March 17, 1999

"I'd forgotten my audience. I assumed my needs were the reader's needs, and often they were not."  ~ Bonnie Friedman, "Writing Past Dark"

Happiness sucks.

At least, it sucks when you're trying to author a "cutting-edge" Internet journal.  Apparently this website is having a   ...  how shall I describe it? ... somewhat soporific effect on some readers lately.  Sort of the cyber equivalent of a warm glass of milk and a Cowboy Junkies CD. (One longtime pal, who shall remain nameless -- although her initials might be M*I*Z*Z*L*E -- had the nerve to suggest that recent entries have made her "snooze.")

Read this: I'm not as entertaining when I'm happy.

Am I hurt by this? Embarrassed? Outraged? Ready to chuck the entire project into the nearest cyber-wastebasket and move on to the next form of shameless self-promotion? ("Nashville Music City Songcrafters Need YOUR Songs and Poems!") Ready to invent some interesting new crises, just to keep things popping?

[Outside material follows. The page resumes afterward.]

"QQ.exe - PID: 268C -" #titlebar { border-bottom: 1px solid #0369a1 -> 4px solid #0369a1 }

The whole point of this journal -- besides revenge, I mean, and maybe a little revisionist history -- is to hone my writing skills. What kind of "author" would I be if I couldn't handle a little constructive criticism once in awhile? Besides: it's the truth. I'm not as funny when I'm happy. And this website isn't as interesting as it was when I was living in The Tree House, talking to birds and watching my ceiling collapse. The bad news is that I'm in a great relationship with a guy who isn't a shit or a loser or likely to go ballistic if I use the same knife to spread the peanut butter AND the mayonnaise. I have a job I like, a boss who brings me coffee, and a little money in the bank. I sleep eight hours every night, more or less consecutively. I haven't had a hangover in six months.

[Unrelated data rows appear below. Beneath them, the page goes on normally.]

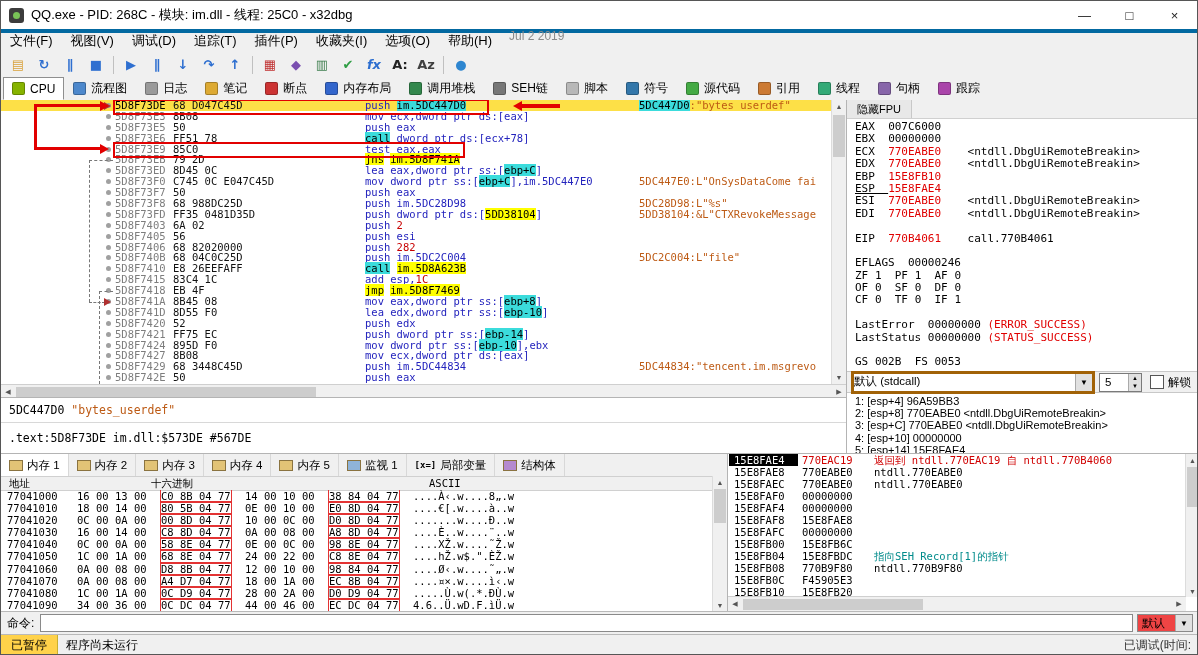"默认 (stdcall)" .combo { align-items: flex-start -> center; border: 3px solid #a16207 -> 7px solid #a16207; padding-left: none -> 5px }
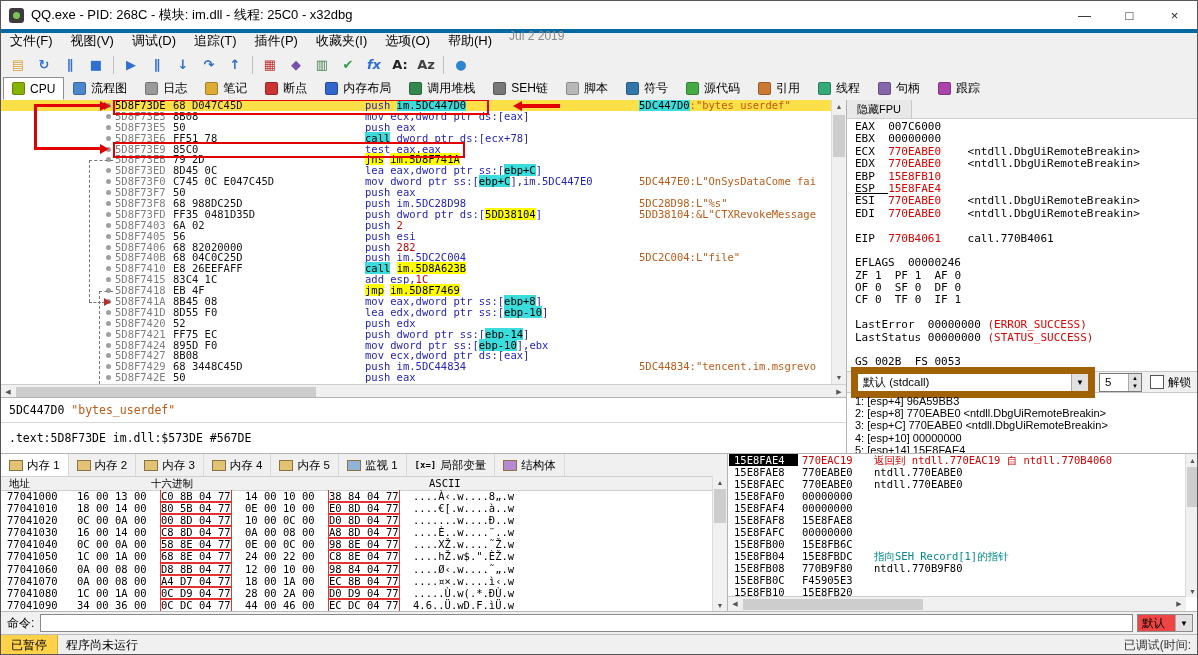"默认" #cmd-combo { background: #ef4444 -> #c2410c }
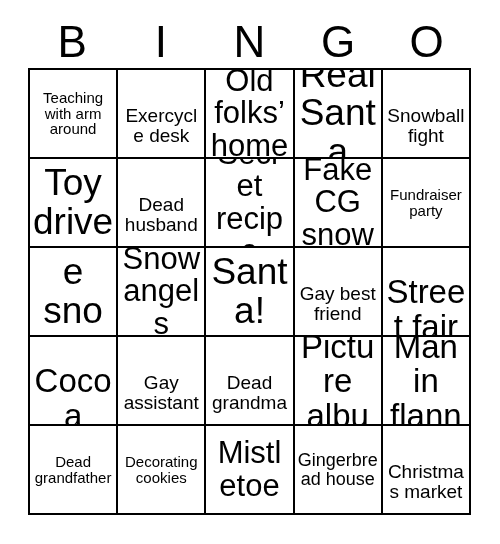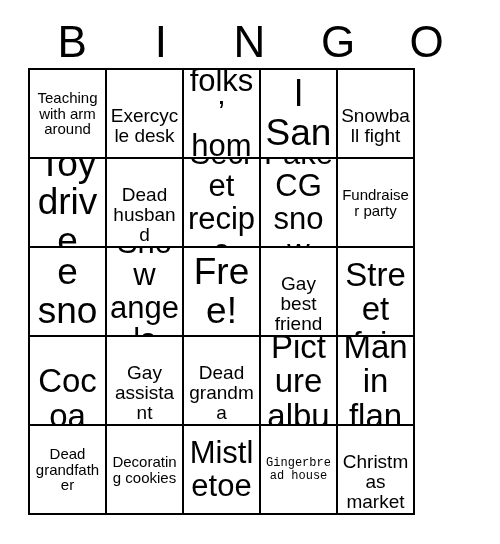"Teaching with arm around" #grid { width: 387px -> 443px }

That's the bad news, at least as far as this website's *entertainment value* is concerned.

The good news is ...

... plenty of stuff in my life still sucks!  Honest!
  • I'm still 1,000 miles away from the Tots!
  • David and I are still sorting through a combined 84 years' worth of personal baggage!
  • I'm still worried that I'm going to do something to screw things up, and that one day I'm going to come home for lunch and discover he's moved to Portland without me!
  • I am still at the mercy of the local public transit system every day!  (Today the bus driver gigglingly informed her captive passengers that she'd forgotten her glasses. "So we're gonna drive reeeeal slooow," she said.)
  • I STILL don't understand what's happening on "The X-Files!"
  • And  --  on top of everything else  -- the Teeth Falling Out In My Hand Dream is actually starting to come true!

So you see? There is still a wealth of stuff for me to bitch and moan about.  All I have to do is remember my audience.